Learn to Rapidly and Robustly Optimize Hybrid Precoding

Hybrid precoding plays a key role in realizing massive multiple-input multiple-output (MIMO) transmitters with controllable cost. MIMO precoders are required to frequently adapt based on the variations in the channel conditions. In hybrid MIMO, here precoding is comprised of digital and analog beamforming, such an adaptation involves lengthy optimization and depends on accurate channel state information (CSI). This affects the spectral efficiency when the channel varies rapidly and when operating with noisy CSI. In this work we employ deep learning techniques to learn how to rapidly and robustly optimize hybrid precoders, while being fully interpretable. We leverage data to learn iteration-dependent hyperparameter settings of projected gradient sum-rate optimization with a predefined number of iterations. The algorithm maps channel realizations into hybrid precoding settings while preserving the interpretable flow of the optimizer and improving its convergence speed.
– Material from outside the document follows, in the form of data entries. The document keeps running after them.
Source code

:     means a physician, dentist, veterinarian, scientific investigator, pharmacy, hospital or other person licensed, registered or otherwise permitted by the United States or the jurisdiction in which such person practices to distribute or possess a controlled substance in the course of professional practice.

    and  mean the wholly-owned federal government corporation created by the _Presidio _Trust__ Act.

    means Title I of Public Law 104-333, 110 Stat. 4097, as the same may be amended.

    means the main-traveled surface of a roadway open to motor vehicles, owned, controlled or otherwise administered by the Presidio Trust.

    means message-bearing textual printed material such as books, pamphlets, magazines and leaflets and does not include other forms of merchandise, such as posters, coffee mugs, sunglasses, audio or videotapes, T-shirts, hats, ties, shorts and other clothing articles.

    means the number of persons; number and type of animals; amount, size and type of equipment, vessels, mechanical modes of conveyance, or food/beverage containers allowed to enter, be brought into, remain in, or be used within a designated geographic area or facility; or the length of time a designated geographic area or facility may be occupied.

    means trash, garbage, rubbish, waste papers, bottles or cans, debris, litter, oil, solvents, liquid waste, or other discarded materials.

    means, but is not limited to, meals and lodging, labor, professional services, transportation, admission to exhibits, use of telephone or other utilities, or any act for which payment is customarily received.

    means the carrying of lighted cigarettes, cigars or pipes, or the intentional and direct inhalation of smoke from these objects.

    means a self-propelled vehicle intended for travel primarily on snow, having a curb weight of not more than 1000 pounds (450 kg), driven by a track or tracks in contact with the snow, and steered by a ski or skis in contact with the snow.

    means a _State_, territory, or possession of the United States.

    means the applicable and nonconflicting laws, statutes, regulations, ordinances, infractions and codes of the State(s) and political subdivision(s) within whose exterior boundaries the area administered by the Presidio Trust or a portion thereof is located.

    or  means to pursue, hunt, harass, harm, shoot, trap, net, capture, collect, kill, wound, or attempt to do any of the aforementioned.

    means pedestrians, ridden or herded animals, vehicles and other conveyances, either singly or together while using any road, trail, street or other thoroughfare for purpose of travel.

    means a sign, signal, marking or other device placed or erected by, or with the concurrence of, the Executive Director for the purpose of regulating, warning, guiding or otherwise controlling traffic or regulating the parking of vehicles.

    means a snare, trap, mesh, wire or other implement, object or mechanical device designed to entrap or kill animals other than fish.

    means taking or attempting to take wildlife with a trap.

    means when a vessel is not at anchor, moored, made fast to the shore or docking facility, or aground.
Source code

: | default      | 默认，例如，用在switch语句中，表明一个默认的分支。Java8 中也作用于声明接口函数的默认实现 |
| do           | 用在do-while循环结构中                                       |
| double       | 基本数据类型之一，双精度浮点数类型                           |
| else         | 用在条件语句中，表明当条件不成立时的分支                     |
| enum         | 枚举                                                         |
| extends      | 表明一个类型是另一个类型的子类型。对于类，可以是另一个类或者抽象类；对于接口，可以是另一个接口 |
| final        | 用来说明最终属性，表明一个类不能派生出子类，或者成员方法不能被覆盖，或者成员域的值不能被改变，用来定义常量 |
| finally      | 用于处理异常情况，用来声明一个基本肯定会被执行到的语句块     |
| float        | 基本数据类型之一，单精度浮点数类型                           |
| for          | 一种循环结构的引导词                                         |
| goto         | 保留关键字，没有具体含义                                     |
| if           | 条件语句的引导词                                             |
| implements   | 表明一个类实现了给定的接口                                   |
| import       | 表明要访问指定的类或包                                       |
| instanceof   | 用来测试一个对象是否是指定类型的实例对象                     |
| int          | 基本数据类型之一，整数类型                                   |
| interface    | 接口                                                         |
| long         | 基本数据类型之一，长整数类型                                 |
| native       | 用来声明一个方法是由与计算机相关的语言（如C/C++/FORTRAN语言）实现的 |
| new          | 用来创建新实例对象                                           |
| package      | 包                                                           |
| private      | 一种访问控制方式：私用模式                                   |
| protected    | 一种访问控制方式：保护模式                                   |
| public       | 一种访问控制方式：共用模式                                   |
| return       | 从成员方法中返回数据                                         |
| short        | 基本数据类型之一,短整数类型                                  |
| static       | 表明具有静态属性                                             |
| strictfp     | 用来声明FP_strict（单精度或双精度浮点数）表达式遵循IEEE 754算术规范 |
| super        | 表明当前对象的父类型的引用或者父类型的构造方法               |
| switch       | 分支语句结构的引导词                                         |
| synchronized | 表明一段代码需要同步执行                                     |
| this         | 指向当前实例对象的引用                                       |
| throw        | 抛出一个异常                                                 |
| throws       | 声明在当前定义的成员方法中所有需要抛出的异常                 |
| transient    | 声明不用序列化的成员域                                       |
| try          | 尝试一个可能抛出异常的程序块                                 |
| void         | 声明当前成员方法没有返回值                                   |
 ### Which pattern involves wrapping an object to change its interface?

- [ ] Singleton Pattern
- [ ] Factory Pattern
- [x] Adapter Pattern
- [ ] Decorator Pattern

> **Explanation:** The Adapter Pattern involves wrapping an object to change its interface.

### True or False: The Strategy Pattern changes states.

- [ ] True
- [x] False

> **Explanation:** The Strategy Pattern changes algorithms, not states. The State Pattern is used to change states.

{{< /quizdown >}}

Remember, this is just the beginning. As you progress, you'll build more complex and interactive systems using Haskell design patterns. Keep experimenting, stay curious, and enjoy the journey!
To cope with noisy CSI, we learn to optimize the minimal achievable sum-rate among all tolerable errors, proposing a robust hybrid precoding based on the projected conceptual mirror prox minimax optimizer. Numerical results demonstrate that our approach allows using over ten times less iterations compared to that required by conventional optimization with shared hyperparameters, while achieving similar and even improved sum-rate performance.